Travel to London
and you might muse to yourself that at any corner—around Bloomsbury,
Clerkenwell, or Covent Garden—your footsteps and the footsteps of author
Charles Dickens could overlap. But don’t travel to London, spend the weekend
walking around Richmond, and the same might be true. On March 16, 1842 Charles
Dickens took a coach from Washington, D.C. to Richmond, the southernmost point
in his six-month tour of the United States. Dickens had just turned 30 and was
already internationally renowned. He planned to follow-up his novel Barnaby Rudge with an American
travelogue, published later that year as American
Notes for General Circulation.
After arriving
in Boston Dickens travelled to New York and from New York to Philadelphia,
where he had his first brush with Richmond via the city’s adopted-son, Edgar
Allan Poe. Poe, then 33 and an enormous admirer of Dickens’ work, sought him
out to discuss American poetry as well’s as Poe’s publishing prospects in
England. They had two long discussions at Dickens’ hotel, with Dickens
promising to raise Poe’s profile in England once he returned. (Dickens
eventually tried to do just that, but an anonymous review appeared in England
in 1844 with lukewarm remarks about Poe, and when Poe assumed the author to be
Dickens their relationship soured.)
Originally Dickens had intended
to travel as far south as Charleston, but considering the increasing heat decided
Richmond would be his first and last stop in the South, his one chance to view
the system he was equally curious about and horrified by, slavery. On the ride
from Washington Dickens observed, “In this district, as in all others where slavery sits brooding…there is
an air of ruin and decay abroad, which is inseparable from the system.” A map
of Dickens’ journey through the district between Washington and Richmond was included in the Richmond History Center’s RVA 50 exhibit, being one of 50 objects
exemplifying the history of Richmond.
Dickens arrived
at the Exchange hotel on 14th and Franklin, where a large dinner was held in
his honor. Over the next two days Dickens visited every part of Richmond that
interested him, and some parts that didn’t. He spent time at a tobacco factory
and crossed the James to visit a plantation. He was fascinated by the site of
the battle of Bloody Run (a marker for which now stands at 32nd
and Broad) but slightly bored by the sessions taking place at the state
capitol, where “orators
were drowsily holding forth to the hot noon day.”
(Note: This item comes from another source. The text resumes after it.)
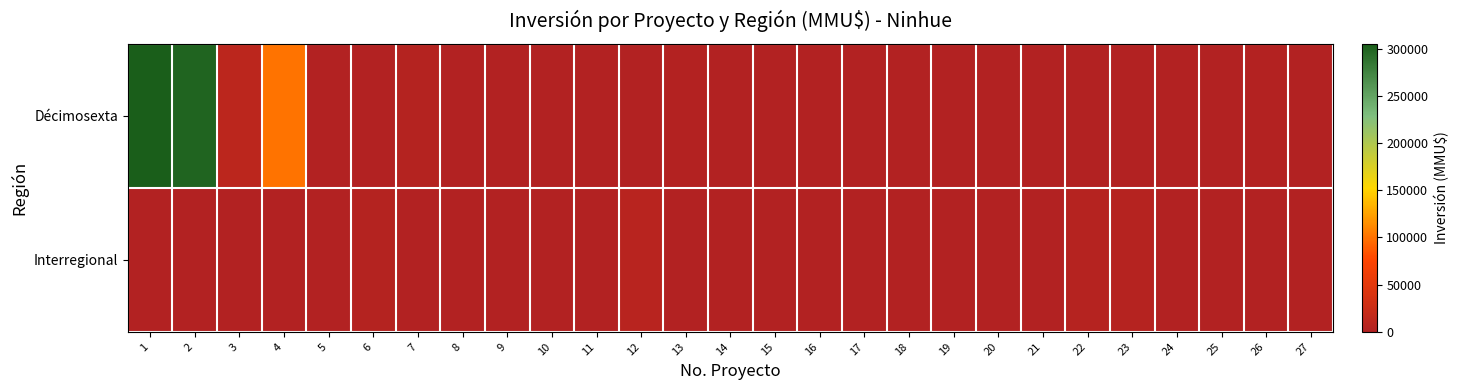

At which category is the sum across all series the highest?

1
Early on Sunday Dickens left Richmond with a
decidedly mixed opinion of the city. The natural beauty of the landscape
impressed him, but it was a landscape stained by slavery. “The same decay and
gloom that overhang the way by which it is approached, hover above the town of
Richmond,” he wrote. “There are pretty villas and cheerful houses in its
streets, and Nature smiles upon the country round; but jostling its handsome
residences, like slavery itself going hand in hand with many lofty virtues, are
deplorable tenements, fences unrepaired, walls crumbling into ruinous heaps.”